It might sound hard but it's so easy once you get the hang of it. Feed around ten peas ever three-four hours at first and check the crop for fullness after a feed and emptiness before one. 

Have confidence in yourself and you'll sail through the whole process and so will he. Thanks for helping the lil fella.


----------



## FredaH (Apr 5, 2016)

Bye the way - he looks like a baby collard dove to me. He's beautiful.


----------



## Shulchan (Oct 1, 2017)

It really just sits there all day. Doesn't move at all. Is it just really stressed? I think my feedings are super traumatizing for it because I still struggle to get the beak open smoothly. Is it sick or just stressed?


----------



## Shulchan (Oct 1, 2017)

Ok so I figured out why it wasn't moving- one of it's legs doesn't work. It can't perch on it or walk on it so it mostly sits still unless it has to awkwardly hop around to get something. I can't tell if it's paralysed or just broken but it doesn't seem to be in pain. What should I do?


----------



## Jay3 (May 4, 2008)

I would just feed the frozen peas which have been defrosted and warmed under warm running water. It's the easiest way to feed him, and it won't be on just peas forever, as soon he will be able to be weaned. After feeding him the soft peas for a while they will often view them as food and start picking them up for himself. I would start with 25 to 30 peas. The crop should feel like a soft pilow or bean bag when he has had enough. Then wait about 6 hours and see if it has emptied. It should go down, and he will have pooped several times. This lets you know the food is going through. Do this about 3 times a day and he will be fine. They don't need to be peeled or anything. They hold a lot of moisture so that helps keep him hydrated.

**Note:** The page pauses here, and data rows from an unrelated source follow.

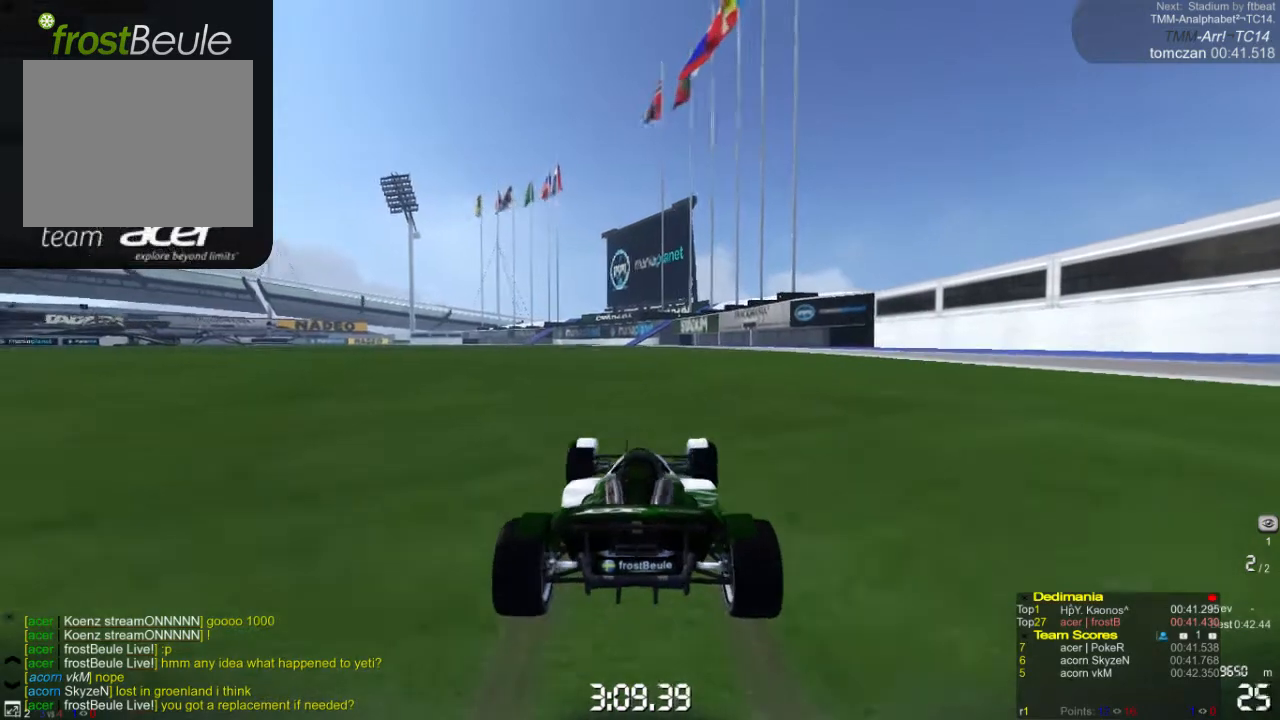
{"buttons": ["A"], "left_stick": "left", "events": [[167, "left_stick", "right"], [367, "left_stick", "left"]]}
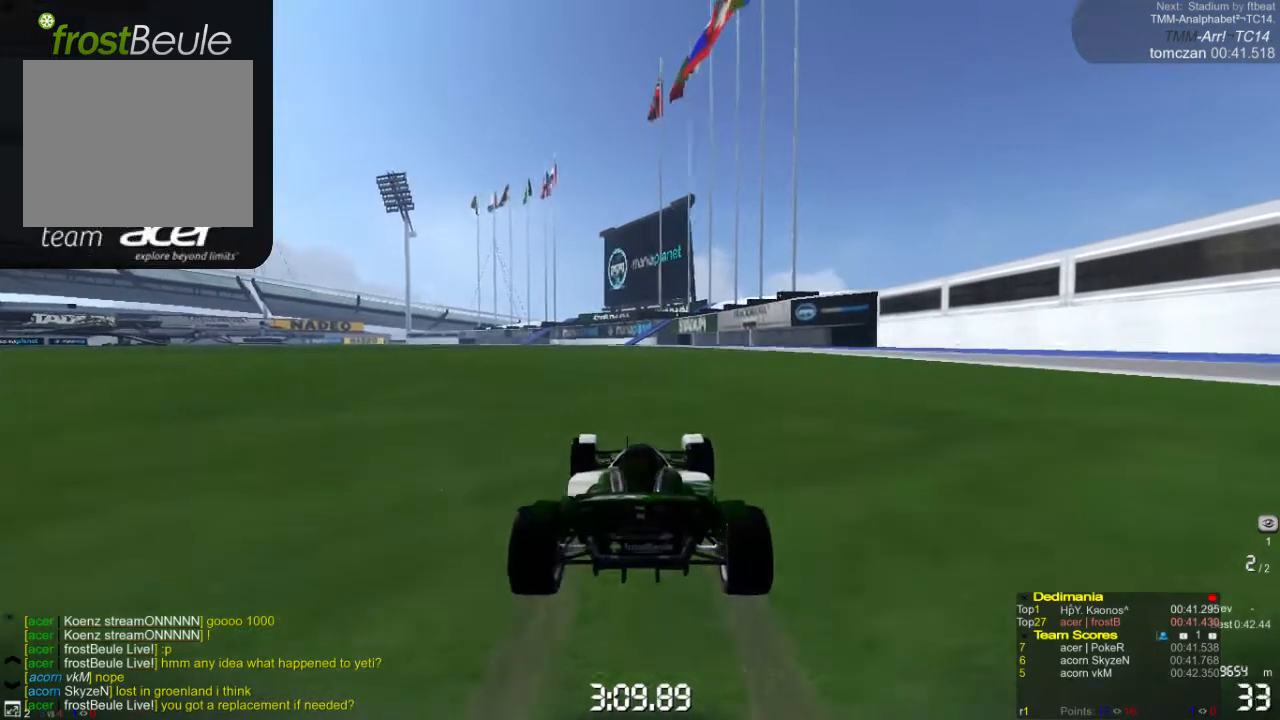
{"buttons": ["A"], "left_stick": "right", "events": [[33, "left_stick", "right"], [267, "left_stick", "left"], [467, "left_stick", "right"]]}
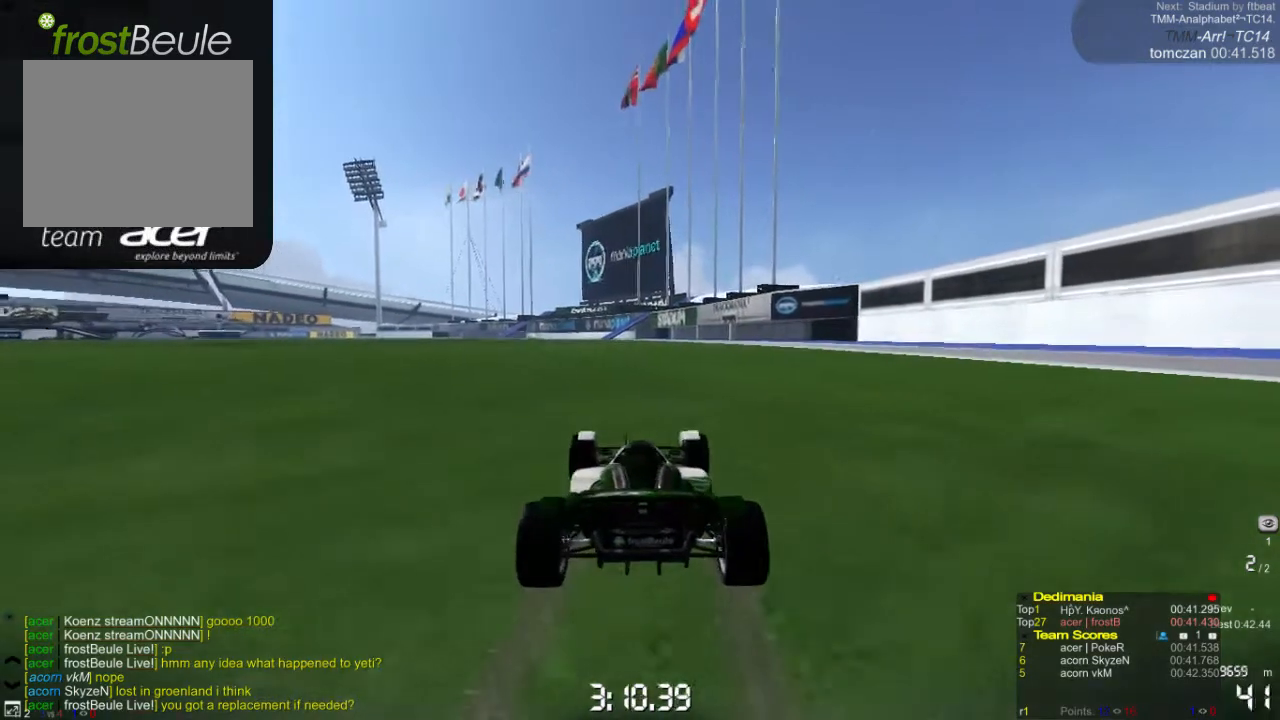
{"buttons": ["A"], "left_stick": "right", "events": [[200, "left_stick", "left"], [400, "left_stick", "right"]]}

Later you will teach him how to drink on his own by gently dipping his beak into a small crock of water, but not over his nostrils. You have to be very careful giving him water by syringe, as it is easy to aspirate a bird and send it down the wrong tube. The peas look too big, but they do work. Just make sure to push it way back over his tongue to the back of his throat.
Here is how to do this easily.

If you need to feed peas to a pigeon, hold the bird on your lap and against your body. This gives you more control. Reach from behind his head with one hand and grasp his beak on either side. Now use your free hand to open the beak, and put a pea in, then push it to the back of his throat and over his tongue. Let him close his beak and swallow. Then do another. It gets easier with practice, and the bird also gets more used to it, and won't fight as much. If you can't handle the bird, then use the sleeve cut off a t-shirt, slip it over his head and onto his body, with his head sticking out. This will stop him from being able to fight you so much. Just don't make it tight around his crop area. It helps if you have him facing your right side if you are right handed.


----------



## bootface (Jun 29, 2017)

Not moving is a sign of pain. You need to take him to someone more experienced, like a vet. We can't really help you with that over the internet. It needs to be splinted if it's broken.


----------



## Jay3 (May 4, 2008)

Can you post pictures of the leg and how he holds it? He could have a splayed leg, which can be fixed if done soon enough. If it is broken, then you would need a vet to make sure it heals properly. But first we need to be able to know what is wrong. He could also be sick and that could be why he is quiet. Pictures of the leg would help.


----------



## Shulchan (Oct 1, 2017)

He doesn't hold it funny at all and you can't tell in pictures because he usually sits on it, but he won't walk and if he does he will only hop on one leg. He only perches on one leg.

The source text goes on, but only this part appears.